Каждый день мальчик-служка приносит мне свежие газеты, не только муниципальные. Я узнаю из них о новых зверствах, убийствах и ограблениях, совершенных в городе. Мы обсуждаем это с пресвитером, сидя в его кабинете, в удобных кожаных креслах.
Но все чаще мне кажется, что изнутри под обивкой спрятаны иглы. Так остро ощущается напряжение и ужас, сквозящий в скупых газетных сводках. Все чаще в статьях, описывающих разгул беззакония, содержится призыв к властям штата сделать что-нибудь. Раздаются крики о бездействии полиции.
Да, иногда преступников задерживают и судят по всей строгости. Вот, например, массовое изнасилование с отягчающими обстоятельствами в сиротском приюте. Пострадали пятнадцать воспитанниц, нянечка и даже ночной сторож, который умер в больнице, не приходя в сознание.
По горячим следам был задержан бездомный шестидесятипятилетний мужчина. Один! Полиция гордо отчиталась, что преступник во всем сознался.
Видел я и фото из зала суда – сутулое морщинистое существо, от силы пяти футов росту. Рука на перевязи. Виден гипс.
Мог он совершить то, в чем его обвиняют? Ответ очевиден не только мне.
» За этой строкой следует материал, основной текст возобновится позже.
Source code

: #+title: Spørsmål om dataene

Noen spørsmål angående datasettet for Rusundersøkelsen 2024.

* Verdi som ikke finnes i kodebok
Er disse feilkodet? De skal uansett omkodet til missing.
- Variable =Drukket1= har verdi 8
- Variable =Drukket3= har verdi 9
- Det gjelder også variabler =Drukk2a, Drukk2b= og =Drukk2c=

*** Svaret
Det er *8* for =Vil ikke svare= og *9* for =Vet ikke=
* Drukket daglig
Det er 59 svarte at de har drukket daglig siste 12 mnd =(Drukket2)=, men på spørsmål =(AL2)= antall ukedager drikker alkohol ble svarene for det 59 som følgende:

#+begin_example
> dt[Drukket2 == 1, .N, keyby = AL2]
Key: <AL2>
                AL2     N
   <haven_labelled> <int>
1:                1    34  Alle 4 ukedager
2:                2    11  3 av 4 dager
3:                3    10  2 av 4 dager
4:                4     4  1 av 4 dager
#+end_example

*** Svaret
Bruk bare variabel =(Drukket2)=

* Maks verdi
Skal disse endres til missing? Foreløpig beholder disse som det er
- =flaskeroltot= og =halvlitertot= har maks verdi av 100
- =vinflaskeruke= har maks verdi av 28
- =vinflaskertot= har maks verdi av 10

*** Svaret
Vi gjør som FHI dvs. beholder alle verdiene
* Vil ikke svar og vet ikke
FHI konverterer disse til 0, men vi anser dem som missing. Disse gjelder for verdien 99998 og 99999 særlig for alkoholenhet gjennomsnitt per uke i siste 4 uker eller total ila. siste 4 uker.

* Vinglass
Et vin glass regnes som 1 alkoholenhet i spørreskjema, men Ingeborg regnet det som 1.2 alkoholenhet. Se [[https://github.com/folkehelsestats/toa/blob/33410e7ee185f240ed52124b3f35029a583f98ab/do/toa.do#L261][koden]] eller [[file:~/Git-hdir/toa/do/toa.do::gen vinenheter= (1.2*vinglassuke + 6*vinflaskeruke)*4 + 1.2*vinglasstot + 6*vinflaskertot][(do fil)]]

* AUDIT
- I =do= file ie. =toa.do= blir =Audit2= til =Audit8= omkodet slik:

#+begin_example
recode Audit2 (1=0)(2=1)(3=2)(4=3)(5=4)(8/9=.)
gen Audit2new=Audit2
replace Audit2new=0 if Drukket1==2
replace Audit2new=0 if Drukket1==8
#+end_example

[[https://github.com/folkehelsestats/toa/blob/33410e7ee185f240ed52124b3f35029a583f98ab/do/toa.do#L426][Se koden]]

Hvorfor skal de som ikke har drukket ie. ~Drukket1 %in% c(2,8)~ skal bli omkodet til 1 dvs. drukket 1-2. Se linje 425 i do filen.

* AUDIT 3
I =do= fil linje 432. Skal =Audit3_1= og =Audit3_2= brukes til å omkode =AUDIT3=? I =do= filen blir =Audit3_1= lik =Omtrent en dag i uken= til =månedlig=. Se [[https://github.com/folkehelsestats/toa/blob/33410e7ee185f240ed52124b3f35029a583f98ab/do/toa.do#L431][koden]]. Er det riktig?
Я боюсь, что если оставить все как есть, то изменения к худшему начнут происходить на куда более высоком уровне. Каждое преступление может стать последней каплей, после которого на город пороков обрушатся все десять казней египетских. Или же федеральные власти просто введут к нам войска и устроят тотальную зачистку.
Вкус свободы!.. Теперь я знаю – он горек, как полынь. Это вкус бездействия, и мне он не по душе.
План действий по изменению ситуации в городе у меня в общих чертах готов. Единственный минус – для осуществления его нужно время и терпение. Что ж, тюрьма в этом отношении послужила хорошей школой.
А пока я работаю у пресвитера кем-то вроде помощника. По-моему, неплохое прикрытие для того, чтобы постоянно крутиться среди различной публики и не привлекать нежелательного внимания. Подогнать машину, прикупить очередную партию свечей, снять с церковных автоматов наличку. Дело непыльное.